### Activity list
1 – According to the benchmark text, which four product layers do the evaluations cover?
2 – Write out the benchmark text word for word, beginning at the words "Under Pressure: RA²R" and stopping after "negative findings reported.".

### Document section
--- START ---
Benchmark methodology, evaluation results, and raw data for Ejentum's Logic API. cognitive infrastructure for AI agents.
The Logic API retrieves engineered cognitive operations (not information) and injects them into an LLM's context at inference time. These benchmarks measure the behavioral effect of that injection across eight independent evaluation frameworks, covering four product layers: Reasoning, Code, Anti-Deception, and Memory.
Under Pressure: RA²R and the Emergence of Uninstructed Reasoning Behaviors in Scaffold-Augmented Language Models
Franko Luci, Ejentum. April 2026.
This paper synthesizes all benchmark findings into a unified thesis: suppression is pressure, and emergence is the model's response. 25 pages, 9 figures, all negative findings reported.
--- END ---
Dataset records
--- START ---
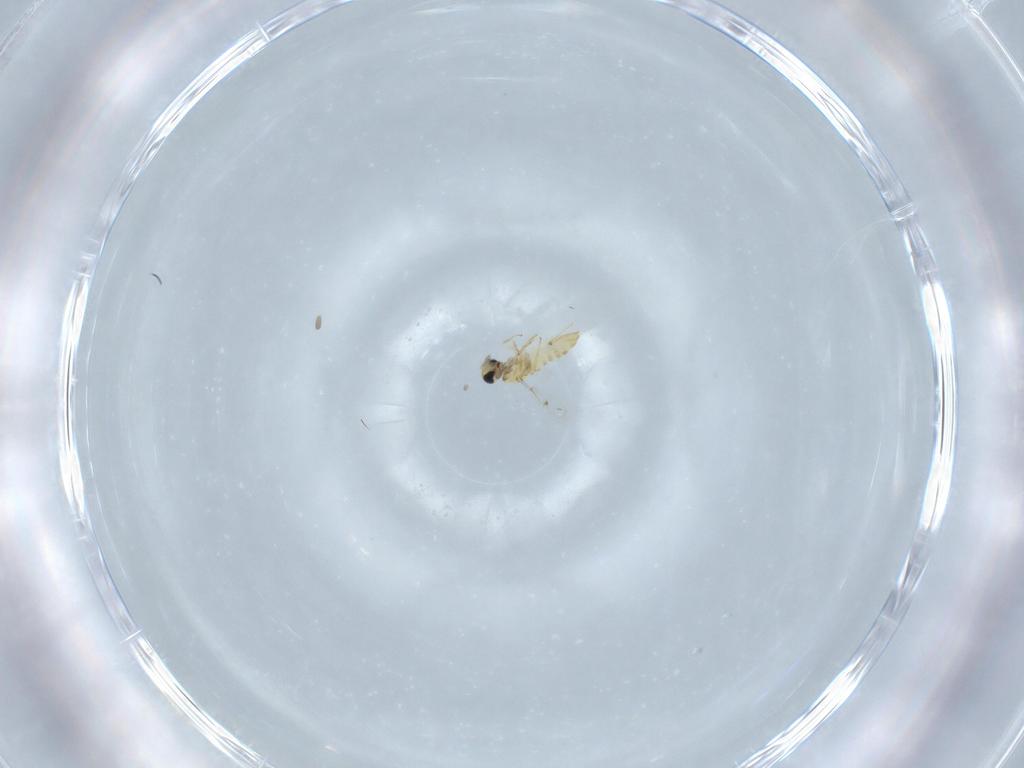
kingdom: Animalia
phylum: Arthropoda
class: Insecta
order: Hymenoptera
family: Trichogrammatidae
--- END ---
### Solutions for each task
1 – Reasoning, Code, Anti-Deception, and Memory.

2 –
Under Pressure: RA²R and the Emergence of Uninstructed Reasoning Behaviors in Scaffold-Augmented Language Models
Franko Luci, Ejentum. April 2026.
This paper synthesizes all benchmark findings into a unified thesis: suppression is pressure, and emergence is the model's response. 25 pages, 9 figures, all negative findings reported.